**REQUIRED WORK:**
Would you print the lines below exactly, beginning at the line that has "right knee: (558, 254)" and stopping after the line that has "left elbow: (265, 261)"? Only those lines, and no pictures.

**SUPPLIED MATERIAL:**
****************************************

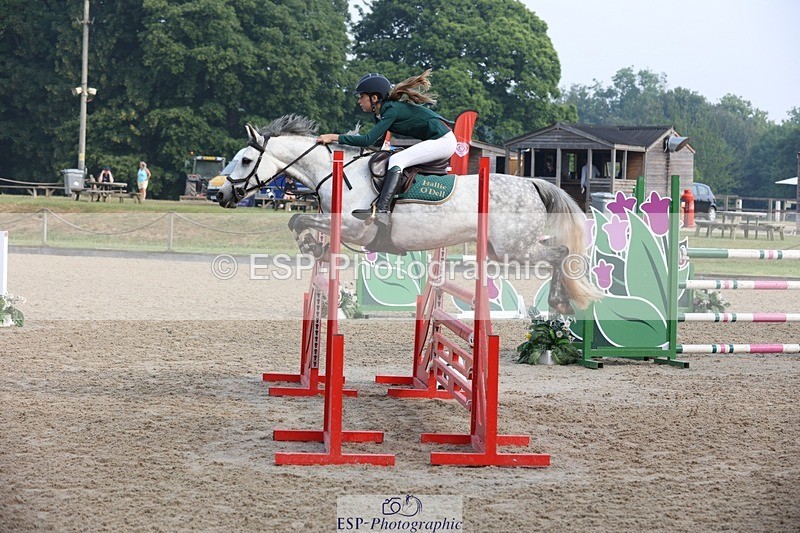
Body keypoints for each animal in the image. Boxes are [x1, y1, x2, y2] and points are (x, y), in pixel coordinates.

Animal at [216, 115, 599, 314]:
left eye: (246, 160)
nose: (220, 194)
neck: (336, 173)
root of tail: (532, 183)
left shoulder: (354, 227)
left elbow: (297, 219)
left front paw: (312, 246)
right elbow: (297, 221)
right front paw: (315, 247)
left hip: (513, 249)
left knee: (561, 253)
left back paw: (560, 303)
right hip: (498, 249)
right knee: (558, 254)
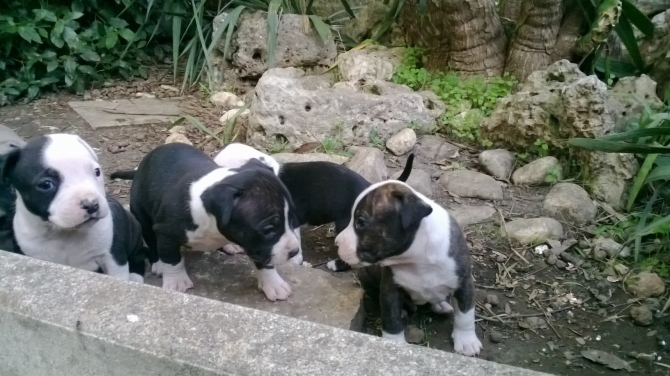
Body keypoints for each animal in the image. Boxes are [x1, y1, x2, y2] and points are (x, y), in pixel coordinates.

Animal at [0, 135, 146, 282]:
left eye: (97, 172)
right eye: (46, 184)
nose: (91, 204)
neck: (64, 234)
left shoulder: (112, 258)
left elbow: (118, 276)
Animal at [111, 142, 300, 302]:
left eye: (292, 219)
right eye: (268, 229)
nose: (294, 251)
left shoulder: (257, 246)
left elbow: (265, 261)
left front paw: (274, 284)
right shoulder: (166, 233)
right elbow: (172, 259)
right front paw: (176, 282)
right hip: (141, 213)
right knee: (150, 237)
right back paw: (158, 264)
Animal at [336, 179, 484, 356]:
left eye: (361, 222)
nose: (337, 242)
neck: (417, 259)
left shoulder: (464, 283)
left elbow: (465, 314)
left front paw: (466, 340)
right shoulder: (390, 290)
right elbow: (391, 320)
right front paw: (393, 343)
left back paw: (441, 305)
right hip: (366, 276)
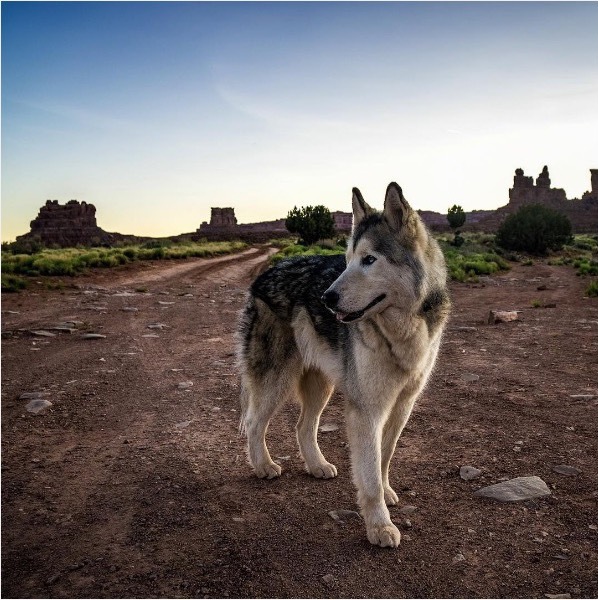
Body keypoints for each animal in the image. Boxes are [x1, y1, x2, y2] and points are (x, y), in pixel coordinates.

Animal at [239, 183, 450, 548]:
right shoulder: (367, 410)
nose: (326, 298)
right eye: (348, 260)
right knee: (254, 423)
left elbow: (384, 458)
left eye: (369, 260)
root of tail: (263, 274)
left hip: (320, 385)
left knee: (303, 427)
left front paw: (387, 495)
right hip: (277, 381)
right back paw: (264, 466)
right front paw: (380, 526)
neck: (401, 331)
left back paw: (317, 465)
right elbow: (369, 474)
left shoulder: (402, 405)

****************************************

**REPLY:**
right knee: (558, 254)
Body keypoints for each animal in the image. Boxes are [x1, y1, x2, y2] and points are (x, y), in pixel coordinates.

Animal at [0, 135, 146, 282]:
left eye: (97, 172)
right eye: (46, 184)
nose: (91, 204)
neck: (64, 234)
left shoulder: (112, 258)
left elbow: (118, 276)
Animal at [111, 142, 300, 302]:
left eye: (292, 219)
right eye: (268, 229)
nose: (294, 251)
left shoulder: (257, 246)
left elbow: (265, 261)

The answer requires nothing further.